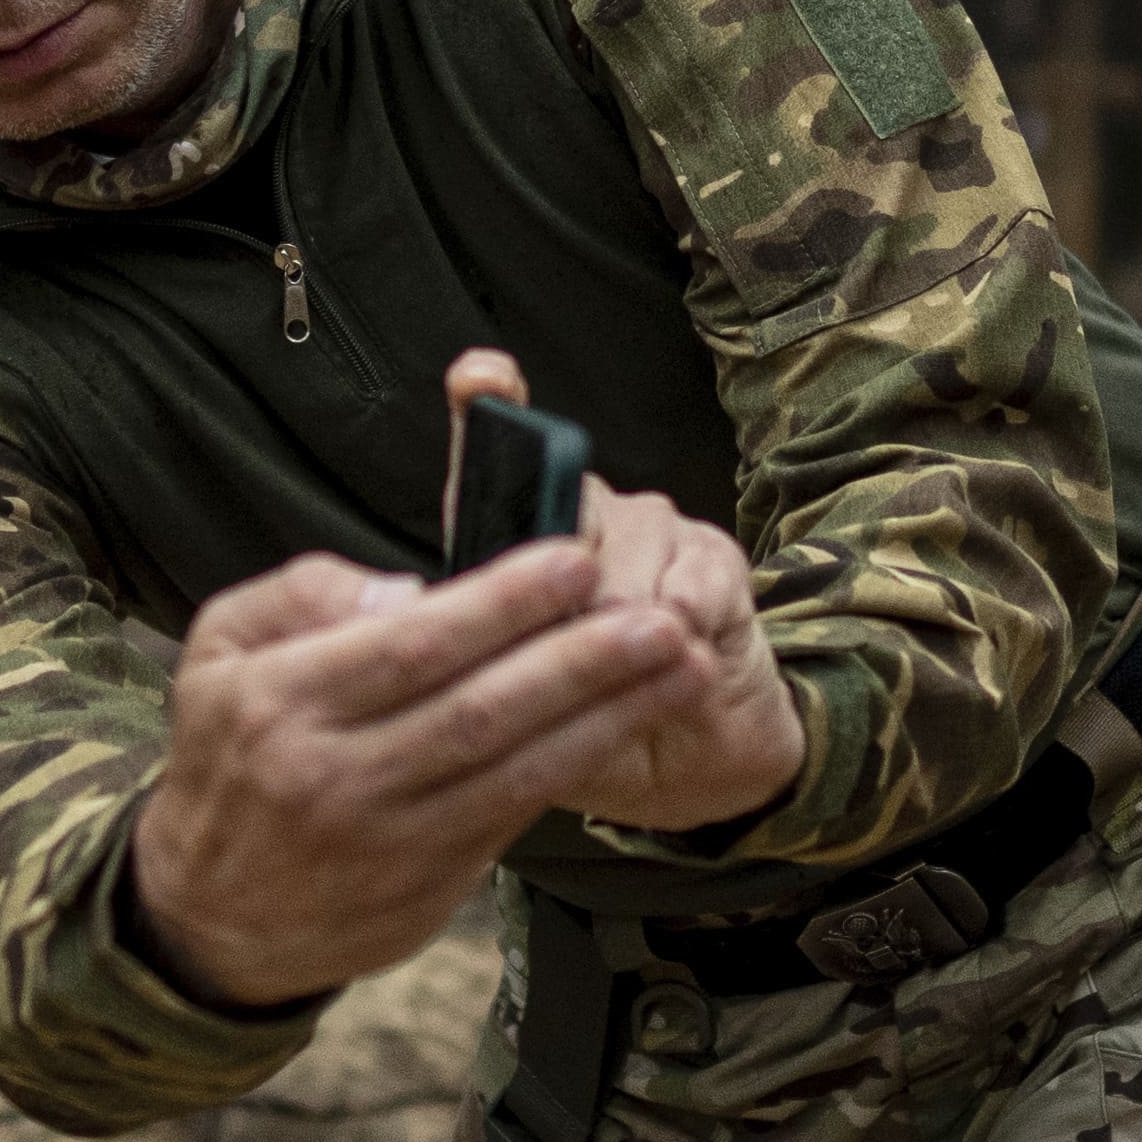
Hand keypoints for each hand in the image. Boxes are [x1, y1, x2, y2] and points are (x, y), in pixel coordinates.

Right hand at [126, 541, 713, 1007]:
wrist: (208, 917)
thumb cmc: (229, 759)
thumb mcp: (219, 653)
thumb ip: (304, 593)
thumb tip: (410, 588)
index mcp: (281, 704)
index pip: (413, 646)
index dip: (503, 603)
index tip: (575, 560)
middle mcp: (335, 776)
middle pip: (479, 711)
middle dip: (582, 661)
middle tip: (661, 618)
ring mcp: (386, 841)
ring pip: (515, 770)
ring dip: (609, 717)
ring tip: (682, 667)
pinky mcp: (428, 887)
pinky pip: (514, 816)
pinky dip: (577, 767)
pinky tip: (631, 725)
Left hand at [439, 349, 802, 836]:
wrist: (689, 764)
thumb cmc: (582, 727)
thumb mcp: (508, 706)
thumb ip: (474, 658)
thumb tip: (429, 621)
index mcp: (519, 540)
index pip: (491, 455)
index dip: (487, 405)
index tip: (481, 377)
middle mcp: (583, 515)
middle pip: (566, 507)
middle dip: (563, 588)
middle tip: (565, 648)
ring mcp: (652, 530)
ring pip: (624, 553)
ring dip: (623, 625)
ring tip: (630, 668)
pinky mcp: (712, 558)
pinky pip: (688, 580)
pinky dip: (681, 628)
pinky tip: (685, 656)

| WHAT THE EXERCISE ASKS |
An exact copy of every line from the one containing "thumb tip: (410, 588)" through the last line of the entries is required; please add nothing.

| ANSWER TO THE PROBLEM |
thumb tip: (410, 588)
index mcp: (281, 704)
index pip: (413, 646)
index dip: (503, 603)
index tip: (575, 560)
middle mcp: (335, 776)
middle pip: (479, 711)
middle dip: (582, 661)
middle tip: (661, 618)
ring mcp: (386, 841)
ring pip: (515, 770)
ring dip: (609, 717)
ring tip: (682, 667)
pinky mcp: (428, 887)
pinky pip: (514, 816)
pinky dip: (577, 767)
pinky tip: (631, 725)
Left hand at [439, 349, 802, 836]:
wrist: (689, 764)
thumb cmc: (582, 727)
thumb mcp: (508, 706)
thumb ip: (474, 658)
thumb tip: (429, 621)
index mcp: (519, 540)
index pip: (491, 455)
index dip: (487, 405)
index tip: (481, 377)
middle mcp: (583, 515)
middle pip: (566, 507)
middle dip: (563, 588)
middle tip: (565, 648)
ring mcp: (652, 530)
ring pip: (624, 553)
ring dip: (623, 625)
ring tip: (630, 668)
pinky mcp: (712, 558)
pinky pip: (688, 580)
pinky dip: (681, 628)
pinky tip: (685, 656)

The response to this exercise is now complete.